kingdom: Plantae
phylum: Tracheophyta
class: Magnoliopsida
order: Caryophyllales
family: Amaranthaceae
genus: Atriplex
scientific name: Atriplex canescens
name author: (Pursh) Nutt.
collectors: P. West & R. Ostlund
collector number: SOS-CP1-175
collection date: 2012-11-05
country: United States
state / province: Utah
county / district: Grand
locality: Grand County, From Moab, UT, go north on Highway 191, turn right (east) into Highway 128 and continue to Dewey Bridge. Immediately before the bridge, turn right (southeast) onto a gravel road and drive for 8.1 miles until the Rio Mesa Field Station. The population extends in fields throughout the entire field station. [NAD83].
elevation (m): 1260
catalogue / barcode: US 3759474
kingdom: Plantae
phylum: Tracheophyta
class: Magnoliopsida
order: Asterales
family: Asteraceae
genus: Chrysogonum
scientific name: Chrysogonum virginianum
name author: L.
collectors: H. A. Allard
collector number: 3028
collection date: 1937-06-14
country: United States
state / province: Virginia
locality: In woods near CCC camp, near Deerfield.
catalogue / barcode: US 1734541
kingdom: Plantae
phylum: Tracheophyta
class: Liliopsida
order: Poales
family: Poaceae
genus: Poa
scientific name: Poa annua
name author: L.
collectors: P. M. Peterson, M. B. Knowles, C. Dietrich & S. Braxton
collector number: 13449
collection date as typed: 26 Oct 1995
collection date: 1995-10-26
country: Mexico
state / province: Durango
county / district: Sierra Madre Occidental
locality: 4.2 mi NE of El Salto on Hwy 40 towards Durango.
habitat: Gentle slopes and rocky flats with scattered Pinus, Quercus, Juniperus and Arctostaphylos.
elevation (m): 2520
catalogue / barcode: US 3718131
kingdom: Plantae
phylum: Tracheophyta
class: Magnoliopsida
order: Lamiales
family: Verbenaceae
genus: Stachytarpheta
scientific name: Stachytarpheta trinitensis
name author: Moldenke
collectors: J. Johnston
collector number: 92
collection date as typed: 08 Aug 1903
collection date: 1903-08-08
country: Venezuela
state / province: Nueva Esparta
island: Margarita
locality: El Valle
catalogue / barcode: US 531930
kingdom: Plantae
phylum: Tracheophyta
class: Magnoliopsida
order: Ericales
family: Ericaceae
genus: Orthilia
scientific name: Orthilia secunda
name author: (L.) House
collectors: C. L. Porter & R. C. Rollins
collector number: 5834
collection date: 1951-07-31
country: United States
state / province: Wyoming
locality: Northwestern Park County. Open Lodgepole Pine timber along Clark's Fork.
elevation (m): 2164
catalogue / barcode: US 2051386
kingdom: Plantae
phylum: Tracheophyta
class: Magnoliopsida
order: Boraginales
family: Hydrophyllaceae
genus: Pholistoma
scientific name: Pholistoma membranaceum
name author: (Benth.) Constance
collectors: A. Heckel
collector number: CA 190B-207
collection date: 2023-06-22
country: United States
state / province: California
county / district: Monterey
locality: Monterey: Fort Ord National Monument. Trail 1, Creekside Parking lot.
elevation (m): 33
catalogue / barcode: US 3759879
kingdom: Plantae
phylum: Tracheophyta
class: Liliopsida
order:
************
- OBJECTIVE -
Update the material from the line with "locality: Northwestern Park" up to and including the line with "elevation (m): 33": change "country" to "nation" and leave everything else unchanged.

- CORRECT RESULT -
locality: Northwestern Park County. Open Lodgepole Pine timber along Clark's Fork.
elevation (m): 2164
catalogue / barcode: US 2051386
kingdom: Plantae
phylum: Tracheophyta
class: Magnoliopsida
order: Boraginales
family: Hydrophyllaceae
genus: Pholistoma
scientific name: Pholistoma membranaceum
name author: (Benth.) Constance
collectors: A. Heckel
collector number: CA 190B-207
collection date: 2023-06-22
nation: United States
state / province: California
county / district: Monterey
locality: Monterey: Fort Ord National Monument. Trail 1, Creekside Parking lot.
elevation (m): 33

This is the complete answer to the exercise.